• _Your assignment_
Repeat the records in full, exactly.
>>>
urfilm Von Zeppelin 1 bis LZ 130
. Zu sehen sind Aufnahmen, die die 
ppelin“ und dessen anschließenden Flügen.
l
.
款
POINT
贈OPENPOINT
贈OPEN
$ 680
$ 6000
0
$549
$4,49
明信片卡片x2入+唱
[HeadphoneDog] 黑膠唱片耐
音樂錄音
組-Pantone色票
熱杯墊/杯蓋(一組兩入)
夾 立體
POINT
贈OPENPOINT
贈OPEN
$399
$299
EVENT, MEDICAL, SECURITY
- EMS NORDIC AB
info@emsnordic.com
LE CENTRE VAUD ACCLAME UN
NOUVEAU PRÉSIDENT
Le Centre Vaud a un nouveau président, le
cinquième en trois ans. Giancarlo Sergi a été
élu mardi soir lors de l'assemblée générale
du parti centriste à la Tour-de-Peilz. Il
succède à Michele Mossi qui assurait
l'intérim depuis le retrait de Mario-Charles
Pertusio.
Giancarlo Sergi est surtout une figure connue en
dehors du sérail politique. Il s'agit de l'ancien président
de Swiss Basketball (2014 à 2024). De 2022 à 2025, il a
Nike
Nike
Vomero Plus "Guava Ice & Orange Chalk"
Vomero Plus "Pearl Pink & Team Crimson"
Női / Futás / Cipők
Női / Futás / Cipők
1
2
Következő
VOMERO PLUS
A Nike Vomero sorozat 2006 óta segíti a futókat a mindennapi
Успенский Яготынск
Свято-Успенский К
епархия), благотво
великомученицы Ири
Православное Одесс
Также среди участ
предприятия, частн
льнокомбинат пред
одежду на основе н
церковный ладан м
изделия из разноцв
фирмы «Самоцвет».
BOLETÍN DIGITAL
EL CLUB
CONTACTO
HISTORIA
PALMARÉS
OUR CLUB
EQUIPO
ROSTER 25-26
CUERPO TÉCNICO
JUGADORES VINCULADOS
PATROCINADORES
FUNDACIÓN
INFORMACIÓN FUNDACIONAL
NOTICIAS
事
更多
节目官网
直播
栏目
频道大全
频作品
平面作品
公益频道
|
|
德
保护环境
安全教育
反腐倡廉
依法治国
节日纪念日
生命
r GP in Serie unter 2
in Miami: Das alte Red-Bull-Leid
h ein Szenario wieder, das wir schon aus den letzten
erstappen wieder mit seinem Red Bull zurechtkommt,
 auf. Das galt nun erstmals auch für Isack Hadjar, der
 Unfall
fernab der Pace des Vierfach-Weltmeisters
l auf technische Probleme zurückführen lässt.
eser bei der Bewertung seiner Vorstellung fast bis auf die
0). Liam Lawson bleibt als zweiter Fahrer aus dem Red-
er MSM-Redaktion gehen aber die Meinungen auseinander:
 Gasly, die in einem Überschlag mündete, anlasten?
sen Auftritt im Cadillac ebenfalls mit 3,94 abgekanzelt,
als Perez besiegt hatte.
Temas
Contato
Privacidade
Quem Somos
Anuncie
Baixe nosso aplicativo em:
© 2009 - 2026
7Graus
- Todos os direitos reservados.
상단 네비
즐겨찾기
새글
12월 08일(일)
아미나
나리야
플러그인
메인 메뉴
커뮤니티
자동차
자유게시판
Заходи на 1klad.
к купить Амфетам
<<<
• _Your solution_
urfilm Von Zeppelin 1 bis LZ 130
. Zu sehen sind Aufnahmen, die die 
ppelin“ und dessen anschließenden Flügen.
l
.
款
POINT
贈OPENPOINT
贈OPEN
$ 680
$ 6000
0
$549
$4,49
明信片卡片x2入+唱
[HeadphoneDog] 黑膠唱片耐
音樂錄音
組-Pantone色票
熱杯墊/杯蓋(一組兩入)
夾 立體
POINT
贈OPENPOINT
贈OPEN
$399
$299
EVENT, MEDICAL, SECURITY
- EMS NORDIC AB
info@emsnordic.com
LE CENTRE VAUD ACCLAME UN
NOUVEAU PRÉSIDENT
Le Centre Vaud a un nouveau président, le
cinquième en trois ans. Giancarlo Sergi a été
élu mardi soir lors de l'assemblée générale
du parti centriste à la Tour-de-Peilz. Il
succède à Michele Mossi qui assurait
l'intérim depuis le retrait de Mario-Charles
Pertusio.
Giancarlo Sergi est surtout une figure connue en
dehors du sérail politique. Il s'agit de l'ancien président
de Swiss Basketball (2014 à 2024). De 2022 à 2025, il a
Nike
Nike
Vomero Plus "Guava Ice & Orange Chalk"
Vomero Plus "Pearl Pink & Team Crimson"
Női / Futás / Cipők
Női / Futás / Cipők
1
2
Következő
VOMERO PLUS
A Nike Vomero sorozat 2006 óta segíti a futókat a mindennapi
Успенский Яготынск
Свято-Успенский К
епархия), благотво
великомученицы Ири
Православное Одесс
Также среди участ
предприятия, частн
льнокомбинат пред
одежду на основе н
церковный ладан м
изделия из разноцв
фирмы «Самоцвет».
BOLETÍN DIGITAL
EL CLUB
CONTACTO
HISTORIA
PALMARÉS
OUR CLUB
EQUIPO
ROSTER 25-26
CUERPO TÉCNICO
JUGADORES VINCULADOS
PATROCINADORES
FUNDACIÓN
INFORMACIÓN FUNDACIONAL
NOTICIAS
事
更多
节目官网
直播
栏目
频道大全
频作品
平面作品
公益频道
|
|
德
保护环境
安全教育
反腐倡廉
依法治国
节日纪念日
生命
r GP in Serie unter 2
in Miami: Das alte Red-Bull-Leid
h ein Szenario wieder, das wir schon aus den letzten
erstappen wieder mit seinem Red Bull zurechtkommt,
 auf. Das galt nun erstmals auch für Isack Hadjar, der
 Unfall
fernab der Pace des Vierfach-Weltmeisters
l auf technische Probleme zurückführen lässt.
eser bei der Bewertung seiner Vorstellung fast bis auf die
0). Liam Lawson bleibt als zweiter Fahrer aus dem Red-
er MSM-Redaktion gehen aber die Meinungen auseinander:
 Gasly, die in einem Überschlag mündete, anlasten?
sen Auftritt im Cadillac ebenfalls mit 3,94 abgekanzelt,
als Perez besiegt hatte.
Temas
Contato
Privacidade
Quem Somos
Anuncie
Baixe nosso aplicativo em:
© 2009 - 2026
7Graus
- Todos os direitos reservados.
상단 네비
즐겨찾기
새글
12월 08일(일)
아미나
나리야
플러그인
메인 메뉴
커뮤니티
자동차
자유게시판
Заходи на 1klad.
к купить Амфетам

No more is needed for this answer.